There is abundant evidence that surgical revascularization improves a wide range of outcome metrics in children with moyamoya. Radiographically, revascularization reverses white matter changes, improves measures of cerebral oxygenation, and increases cerebral blood flow, stabilizing stroke burden, despite progressive arteriopathy.² Clinically, surgery decreases ischemic symptoms, headache, and risk of hemorrhage and markedly reduces stroke rates. Surgery reduces stroke risk at years 1 and 5 from 32% and 66% to 90%, respectively, to less than 5% for most populations at both years 1 and 5. Surgery also improves functional and cognitive outcomes.^1,9 These good outcomes are durable, with recent long-term outcomes (>20 years) demonstrating persistence of the surgical collaterals over decades and the continued protection from stroke while participating in all forms of activity (eg, exercise, advanced educational degrees, and childbirth).²¹

It is increasingly clear that treatment at a high-volume center with a dedicated pediatric cerebrovascular team is among the most important predictors of surgical outcome.
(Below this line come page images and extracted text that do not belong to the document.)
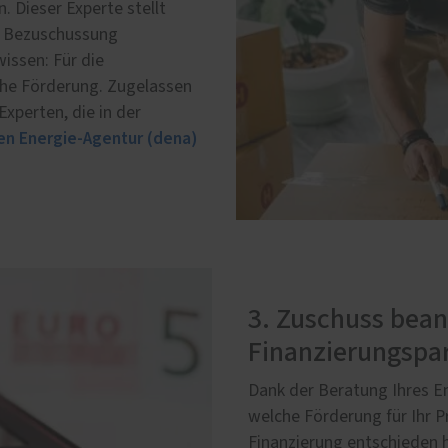
. Dieser Experte stellt
ie Bezuschussung
issen: Für die
iche Förderung. Zugelassen
Experten, die in der
en Energie-Agentur (dena)
3. Zuschuss bea
Finanzierungspar
Dank der Beratung Ihres En
welche Förderung für Ihr Pr
Finanzierung entschieden h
A recent national database analysis revealed that high-volume centers (averaging >30 procedures annually) had shorter lengths of stay (32%), lower costs (57%), 8-fold more likely discharge to home (versus rehabilitation), and a 15-fold lower rate of death.^24,25 These data support the regionalization of care with centers of excellence for subspecialized care.

Conclusions

Moyamoya represents a constellation of arteriopathies that vary in genetic and environmental drivers but share a common end-pathway of progressive internal carotid artery narrowing and collateral development that leads to stroke if untreated. Diagnosis is predicated on characteristic radiographic findings observed on MRI and catheter angiogram, with treatment centered on surgical revascularization to reduce the risk of stroke. Surgical treatment is very successful at providing durable substantial reductions in stroke risk particularly when performed at high-volume centers with experienced teams.